GDDR4 SDRAM Graphics Double Data Rate 4 Synchronous Dynamic Random-Access Memory
- Developer: JEDEC
- Type: Synchronous dynamic random-access memory
- Generation: 4th generation
- Predecessor: GDDR3 SDRAM
- Successor: GDDR5 SDRAM

= GDDR4 SDRAM =

Type of graphics card memory

Graphics Double Data Rate 4 Synchronous Dynamic Random-Access Memory (GDDR4 SDRAM) is a type of graphics card memory (SGRAM) specified by the JEDEC Semiconductor Memory Standard. It is a rival medium to Rambus's XDR DRAM. GDDR4 is based on DDR3 SDRAM technology and was intended to replace the DDR2-based GDDR3, but it ended up being replaced by GDDR5 (also based on DDR3) within a year.

==History==
- On October 26, 2005, Samsung announced that it developed the first GDDR4 memory, a 256-Mbit chip running at 2.5 Gbit/s. Samsung also revealed plans to sample and mass-produce GDDR4 SDRAM rated at 2.8 Gbit/s per pin.
- In 2005, Hynix developed the first 512-Mbit GDDR4 memory chip.
- On February 14, 2006, Samsung announced the development of 32-bit 512-Mbit GDDR4 SDRAM capable of transferring 3.2 Gbit/s per pin, or 12.8 GB/s for the module.
- On July 5, 2006, Samsung announced the mass-production of 32-bit 512-Mbit GDDR4 SDRAM rated at 2.4 Gbit/s per pin, or 9.6 GB/s for the module. Although designed to match the performance of XDR DRAM on high-pin-count memory, it would not be able to match XDR performance on low-pin-count designs.
- On February 9, 2007, Samsung announced mass-production of 32-bit 512-Mbit GDDR4 SDRAM, rated at 2.8 Gbit/s per pin, or 11.2 GB/s per module. This module was used for some AMD-ATI cards.
- On February 23, 2007, Samsung announced 32-bit 512-Mbit GDDR4 SDRAM rated at 4.0 Gbit/s per pin or 16 GB/s for the module and expects the memory to appear on commercially available graphics cards by the end of year 2007.

==Technologies==
GDDR4 SDRAM introduced DBI (Data Bus Inversion) and Multi-Preamble to reduce data transmission delay. Prefetch was increased from 4 to 8 bits. The maximum number of memory banks for GDDR4 has been increased to 8. Core voltage was decreased to 1.5 V.

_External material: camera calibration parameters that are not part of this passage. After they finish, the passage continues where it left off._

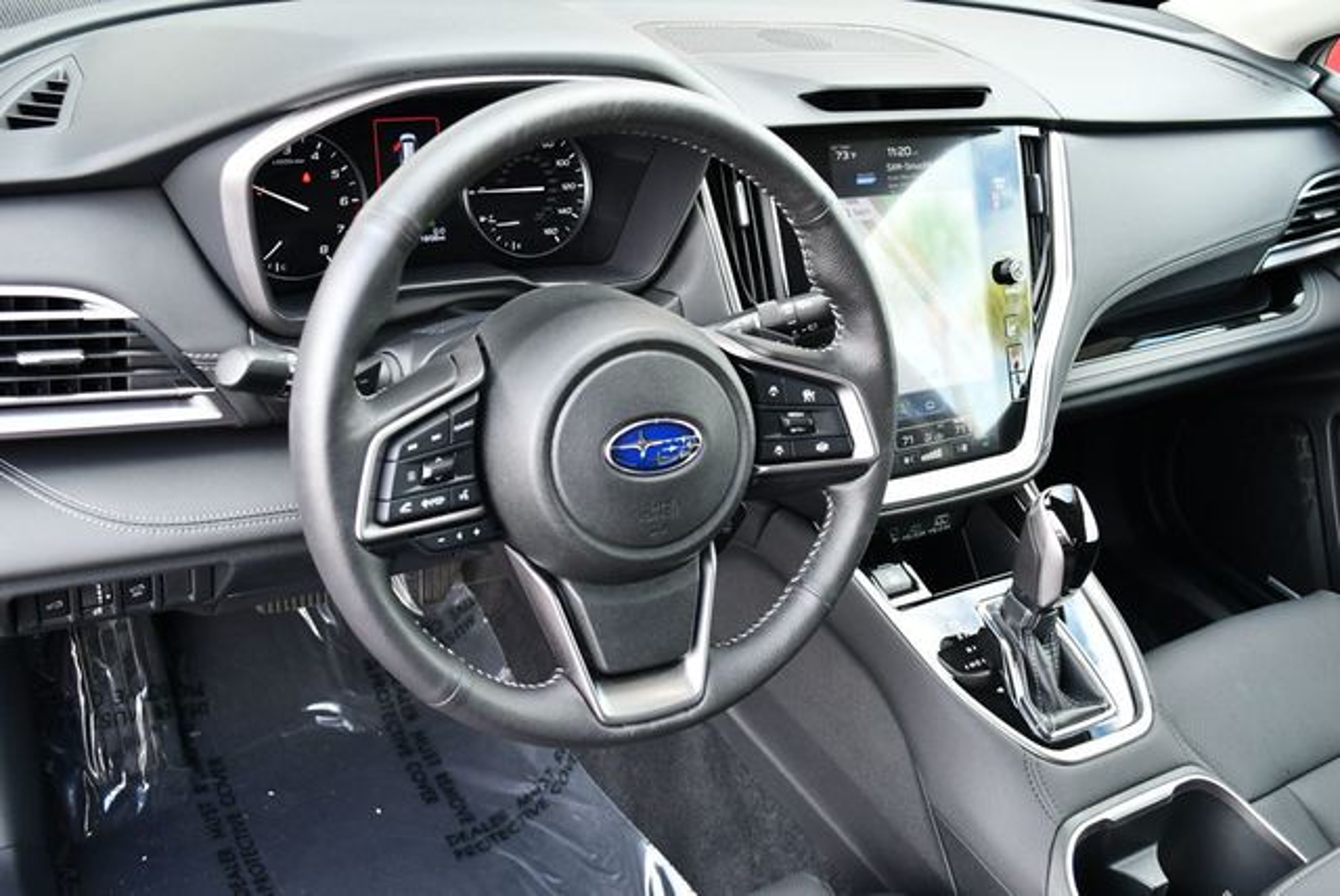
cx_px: 670
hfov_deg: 53.1
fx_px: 1341
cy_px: 448
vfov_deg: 36.9
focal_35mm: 36
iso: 720
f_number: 3.5
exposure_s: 1/250
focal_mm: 18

Data Bus Inversion adds an additional active-low DBI# pin to the address/command bus and each byte of data. If there are at more than four 0 bits in the data byte, the byte is inverted and the DBI# signal transmitted low. In this way, the number of 0 bits across all nine pins is limited to four. This reduces power consumption and ground bounce.

On the signaling front, GDDR4 expands the chip I/O buffer to 8 bits per two cycles, allowing for greater sustained bandwidth during burst transmission, but at the expense of significantly increased CAS latency (CL), determined mainly by the double reduced count of the address/command pins and half-clocked DRAM cells, compared to GDDR3. The number of addressing pins was reduced to half that of the GDDR3 core, and were used for power and ground, which also increases latency. Another advantage of GDDR4 is power efficiency: running at 2.4 Gbit/s, it uses 45% less power when compared to GDDR3 chips running at 2.0 Gbit/s.

In Samsung's GDDR4 SDRAM datasheet, it was referred as 'GDDR4 SGRAM', or 'Graphics Double Data Rate version 4 Synchronous Graphics RAM'. However, the essential block write feature is not available, so it is not classified as SGRAM.

==Adoption==
The now-defunct video memory manufacturer Qimonda (formerly Infineon Memory Products division; IP sold to Micron) had stated it would "skip" the development of GDDR4, and move directly to GDDR5.